Conformations of triplet carbonyl compounds: Formaldehyde, acetaldehyde, propionaldehyde and acetone

Abstract

A conformational study on the lowest triplet states of formaldehyde, acetaldehyde, propionaldehyde and acetone has been done using a minimal basis set, within the unrestricted Hartree—Fock framework. For the C 3H 6O species, the energy hypersurfaces ( E θ 1, θ 2, θ 3) were generated, where energy is a function of the methyl rotations (θ 1, θ 2) and CO out-of-plane bending for acetone, and a function of methyl rotation (θ 1), C 2H 5C rotation (θ 2) and CHO out-of-plane deformation (θ 3) for propionaldehyde. The analysis of the hypersurface equations revealed the location and relative energies of the critical points (minima, first and second order saddle points as well as maxima): the barriers to inversion at the carbonyl group were 2.7 kcal mol −1 for acetone and 4.2 kcal mol −1 for propionaldehyde. Partial geometry optimization reduced these barriers to 2.5 and 2.4 kcal mol −1 respectively.

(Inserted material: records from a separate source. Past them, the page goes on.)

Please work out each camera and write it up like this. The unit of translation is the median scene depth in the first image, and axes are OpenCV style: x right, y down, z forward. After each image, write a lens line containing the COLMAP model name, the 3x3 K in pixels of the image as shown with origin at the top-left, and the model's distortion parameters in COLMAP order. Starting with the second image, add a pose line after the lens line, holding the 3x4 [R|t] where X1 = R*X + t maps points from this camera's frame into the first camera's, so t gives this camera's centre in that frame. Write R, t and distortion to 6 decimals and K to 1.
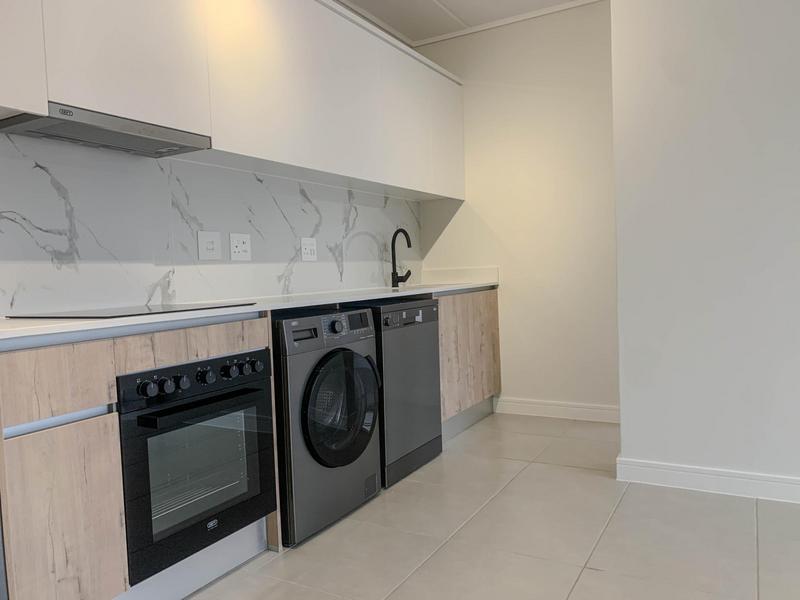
lens RADIAL K [[613.3, 0, 406.2], [0, 613.3, 299.9], [0, 0, 1]] dist [0.074498, -0.083215]
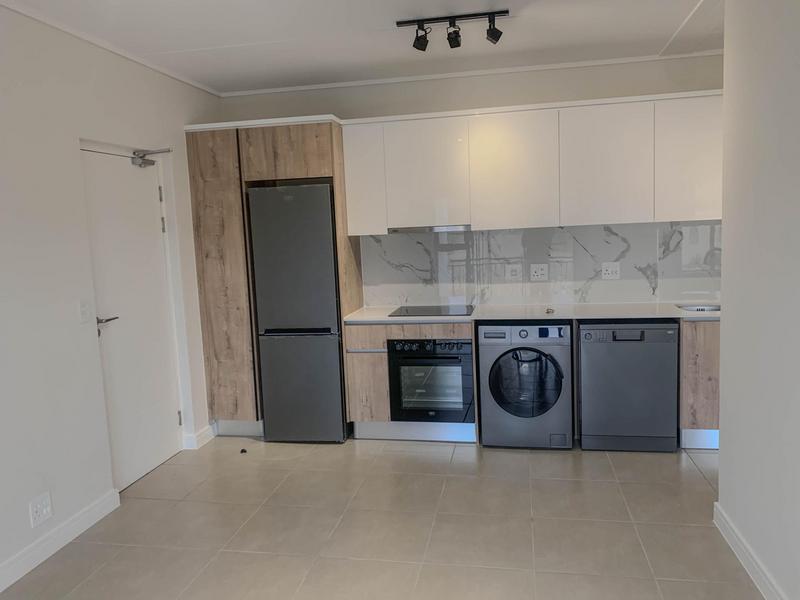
lens RADIAL K [[613.3, 0, 398.2], [0, 613.3, 292.5], [0, 0, 1]] dist [0.074498, -0.083215]
pose [[0.316403, 0.127365, -0.940036, 1.206698], [-0.014416, 0.991477, 0.129483, -0.251970], [0.948515, -0.027418, 0.315543, 0.157778]]
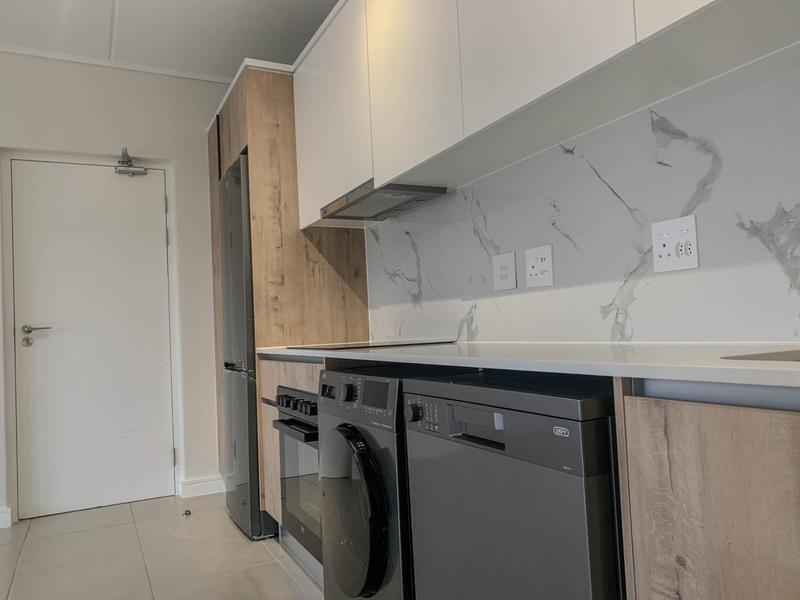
lens RADIAL K [[613.3, 0, 401.0], [0, 613.3, 300.7], [0, 0, 1]] dist [0.074498, -0.083215]
pose [[-0.556583, 0.028988, -0.830286, 0.411699], [0.030406, 0.999432, 0.014511, -0.066889], [0.830235, -0.017170, -0.557148, 1.343446]]
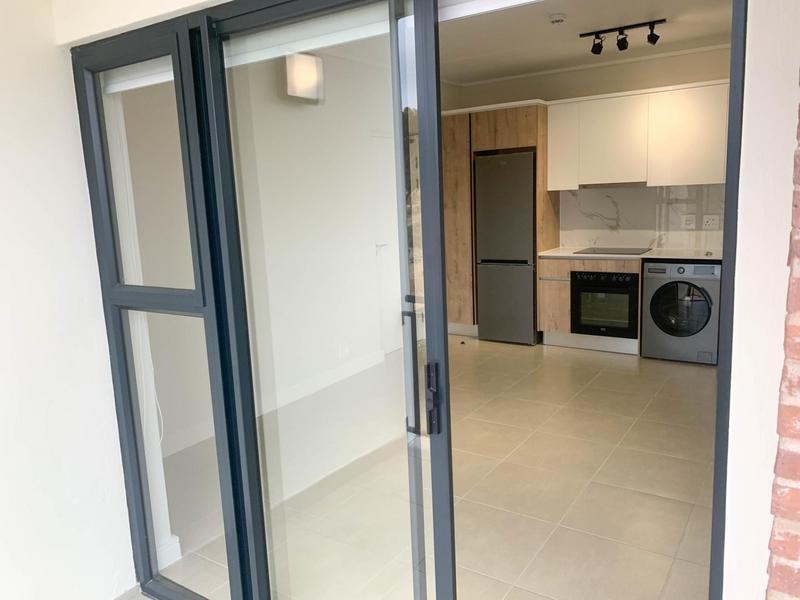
lens RADIAL K [[613.3, 0, 395.5], [0, 613.3, 301.1], [0, 0, 1]] dist [0.074498, -0.083215]
pose [[-0.083794, 0.216297, -0.972725, 1.844327], [0.000256, 0.976163, 0.217039, -0.281182], [0.996483, 0.017938, -0.081852, 0.206827]]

For comparison, both the pyramidal minimum and planar saddle point for the inversion of triplet formaldehyde and acetaldehyde were totally optimized; the resultant barriers were 2.0 kcal mol −1 and 2.3 kcal mol −1, respectively. The barrier to rotation about the bond to the α-carbon was 1.1 kcal mol −1 for pyramidal acetone, 1.0 for acetaldehyde and ranged from 0.8 to 1.8 kcal mol −1 for the various propionaldehyde conformers.